The DLR pipeline was designed to suppress truncation artifacts by estimating truncated high-frequency k-space data [27]. Truncation artifacts are more pronounced at a high-contrast interface. In case of T2-weighted images, truncation artifacts are often observed in the peripheral brain due to the high contrast between hyperintense CSF and relatively hypointense cortex. In conventional reconstruction, software filters are applied to mitigate noise and truncation artifacts, but they result in reduced effective spatial resolution and blurred images. By omitting the software filters, DLR can greatly remove truncation artifacts while decreasing image noise without compromising the image sharpness and effective spatial resolution. Our study demonstrated a significant reduction in truncation artifacts with DLR without impairment of image sharpness.

Regarding the motion and pulsation artifacts, DLR was initially designed to reduce image noise, truncation artifacts, and improve edge sharpness and was not designed to remove other types of artifacts, such as motion, flow, banding, and ghosting. Therefore, there were no significant differences in the motion and pulsation artifact scores in our study. To date, several studies have reported that deep learning techniques could show promising performance in reducing motion artifacts [28,29,30]. Therefore, we hope that the motion and pulsation artifact reduction function will be incorporated into the vendor-provided DLR in the near future.

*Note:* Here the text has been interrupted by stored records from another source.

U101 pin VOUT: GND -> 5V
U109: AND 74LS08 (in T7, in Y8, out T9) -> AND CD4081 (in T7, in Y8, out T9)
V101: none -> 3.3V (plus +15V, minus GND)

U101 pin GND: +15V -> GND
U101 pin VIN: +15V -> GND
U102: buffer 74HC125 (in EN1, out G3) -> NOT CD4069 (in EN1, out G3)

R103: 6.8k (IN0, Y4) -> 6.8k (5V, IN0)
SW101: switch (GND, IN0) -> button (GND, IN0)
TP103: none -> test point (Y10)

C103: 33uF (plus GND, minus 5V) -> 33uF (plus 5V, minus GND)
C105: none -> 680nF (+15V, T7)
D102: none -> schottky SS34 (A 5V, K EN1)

For practical point of view, one of the promising applications of DLR would be to reduce the scanning time while maintaining MRI image quality in children. The time required to perform an MRI is often limited in children. In that sense, obtaining quality images in a short time is a very necessary task in pediatric MRI. Thus, we believe that further studies are needed to validate the benefit of reducing scan time with DRL.

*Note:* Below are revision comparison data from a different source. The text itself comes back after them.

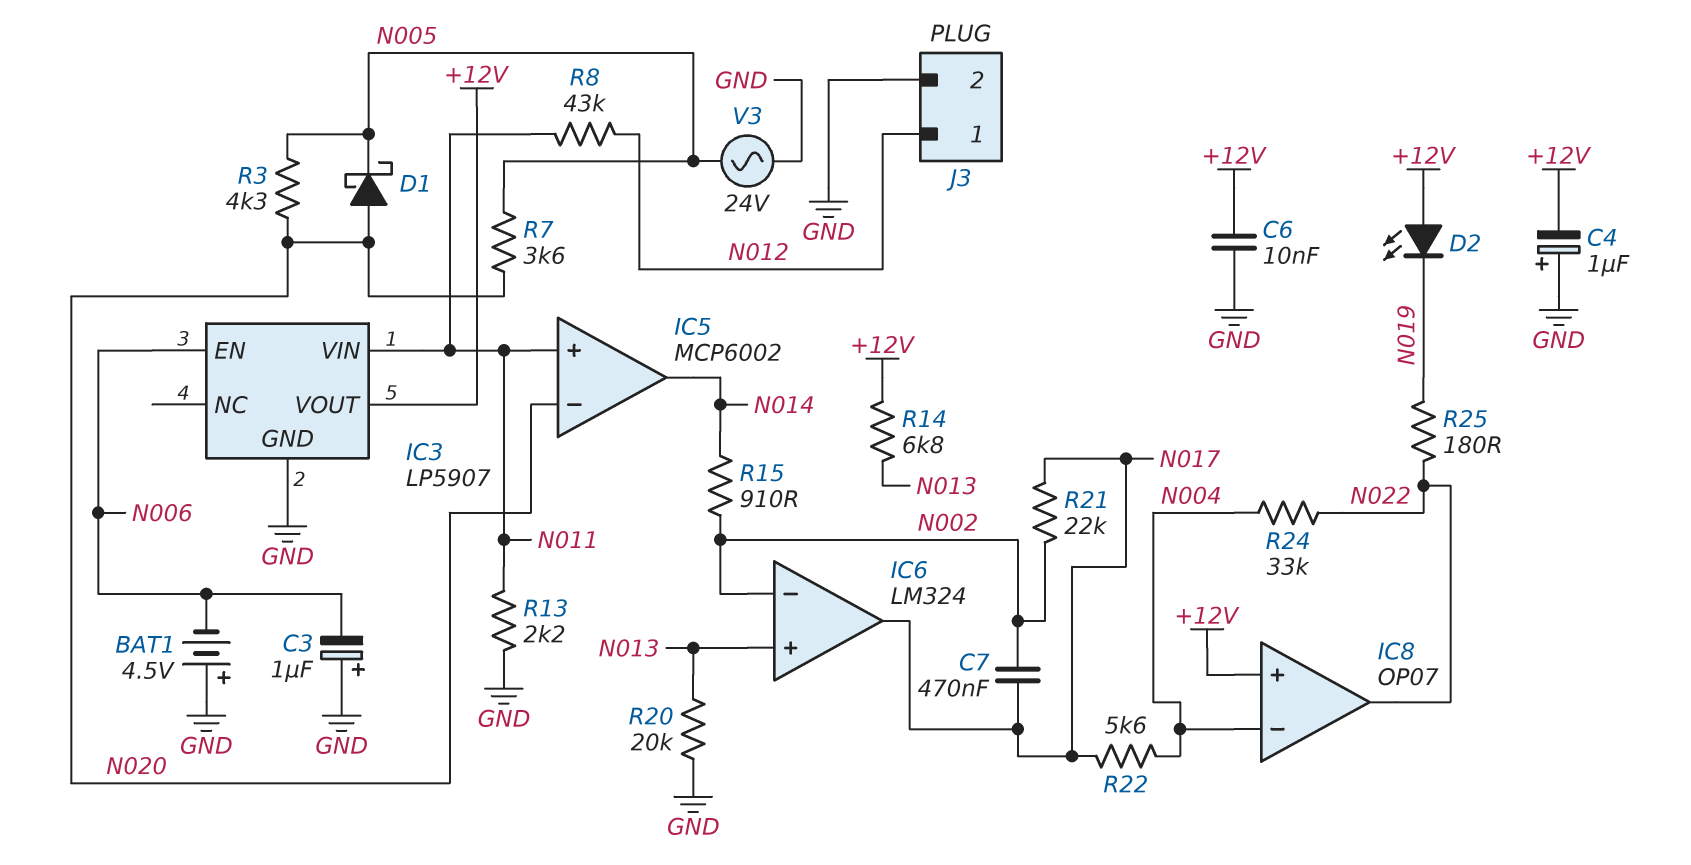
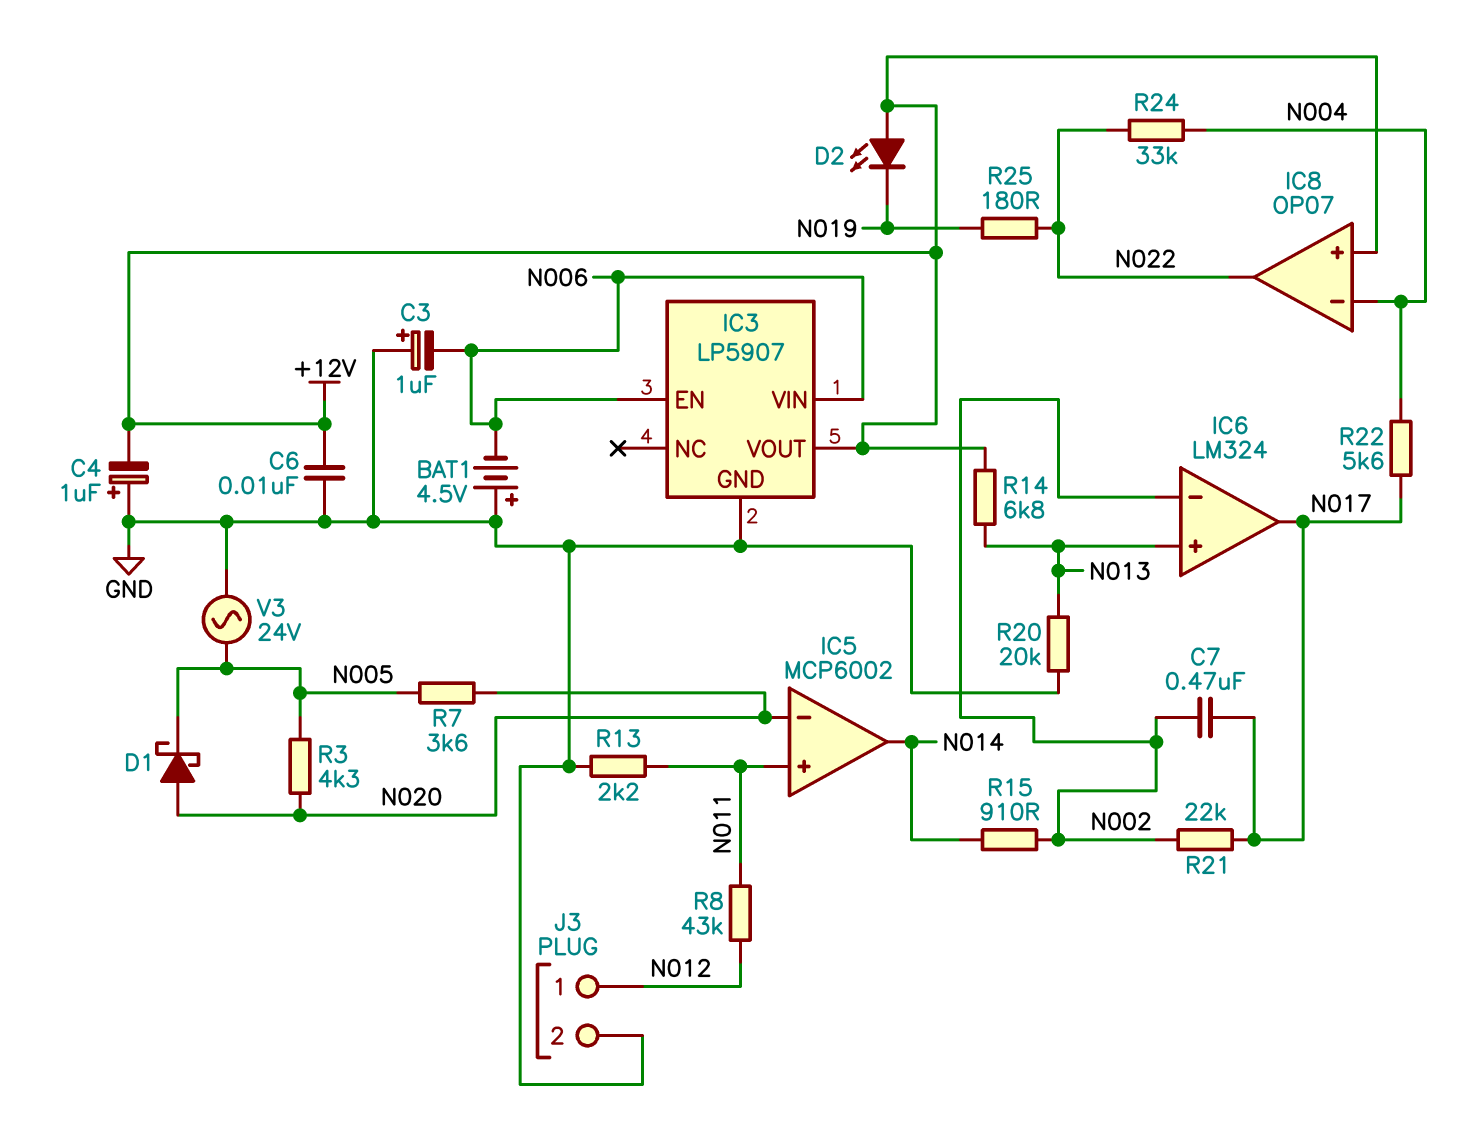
IC3 pin VIN: N011 -> N006

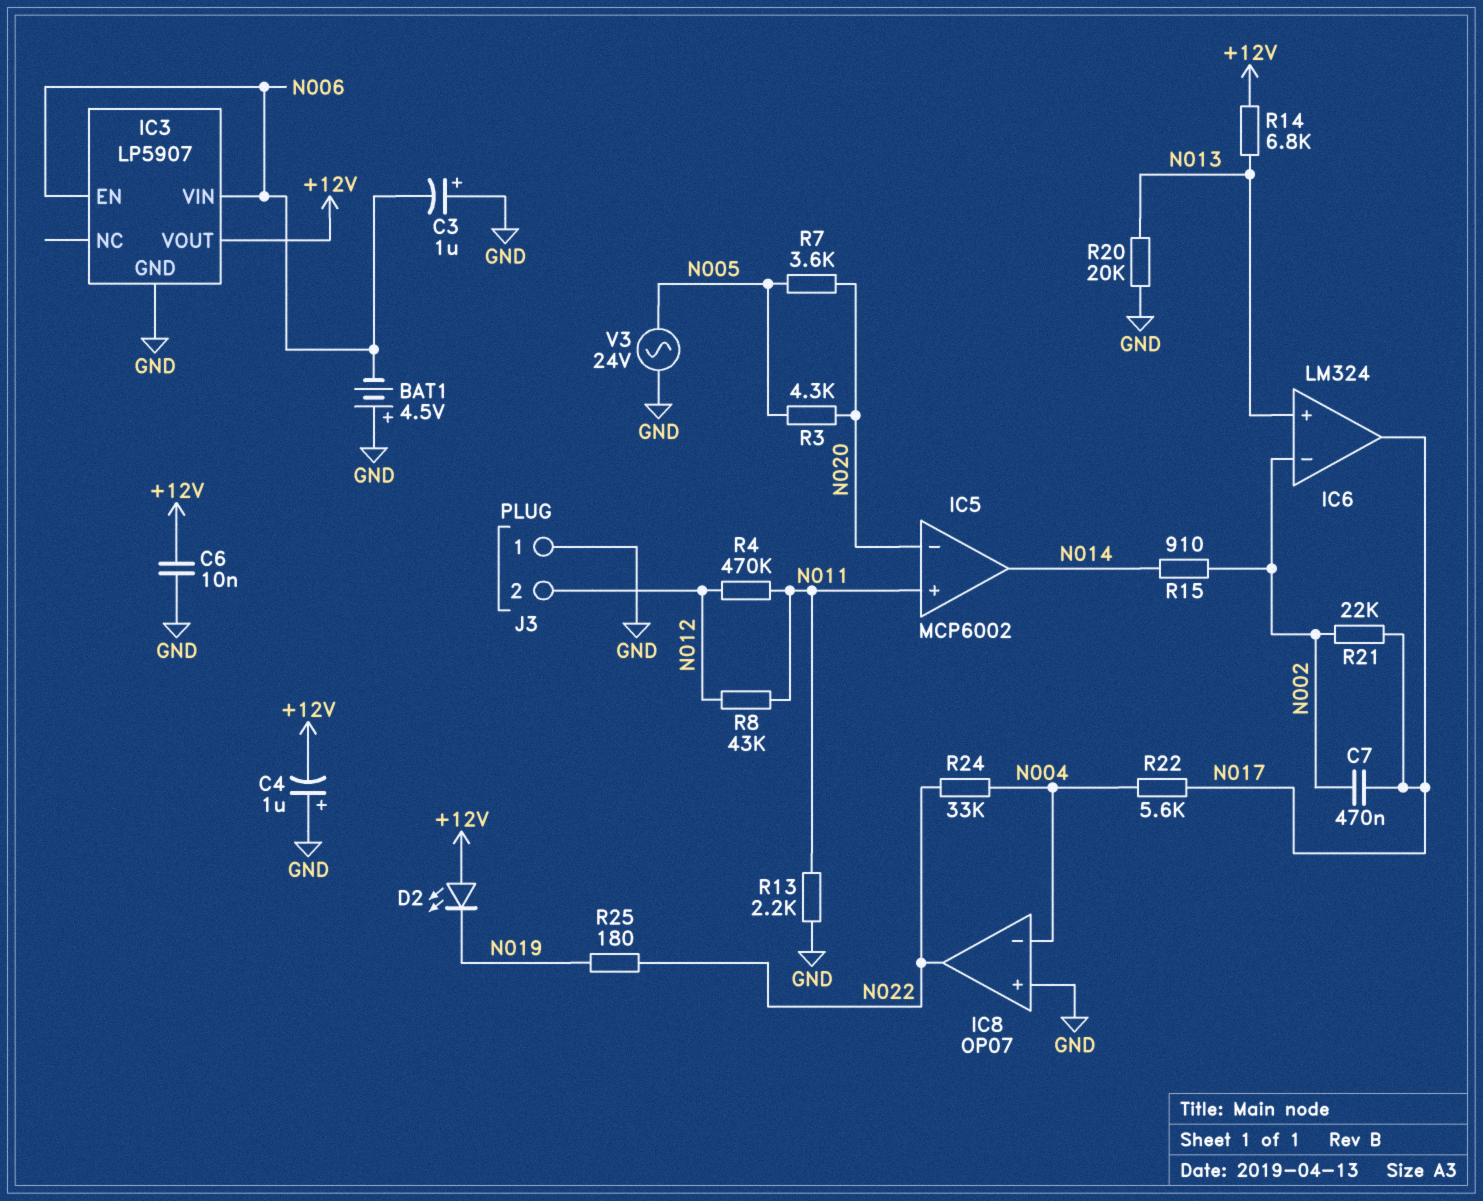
D1: schottky (A N020, K N005) -> none
IC8 pin in+: +12V -> GND
J3 pin 1: N012 -> GND
J3 pin 2: GND -> N012
R4: none -> 470k (N011, N012)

Our study has some limitations. First, we had a relatively small number of children with lesions covering a wide range of pediatric brain diseases. Nevertheless, our data suggest that DLR could provide a higher overall image quality and lesion conspicuity for pediatric brain diseases. Another limitation was the inability to completely blind the two radiologists to sequence types. During image evaluation, we performed a blind analysis. Despite this, there were noticeable differences between DLR and other reconstructions, which often allowed the blinded readers to distinguish between them. Third, we did not evaluate the whole pediatric brain sequences in our study. Instead, we evaluated only T2-weighted sequences, because T2-weighted sequences are fundamental and representative sequences in brain imaging. We decided so, because the results would have been redundant, if other 2d sequences had been included. In our clinical experience, the same effects of DLR have been confirmed in other applicable 2d brain sequences (e.g., T1-weighted and FLAIR sequences).

Conclusion

The vendor-provided deep learning reconstruction could reduce noise and truncation artifact and improve lesion conspicuity and overall image quality in pediatric T2-weighted brain MRI.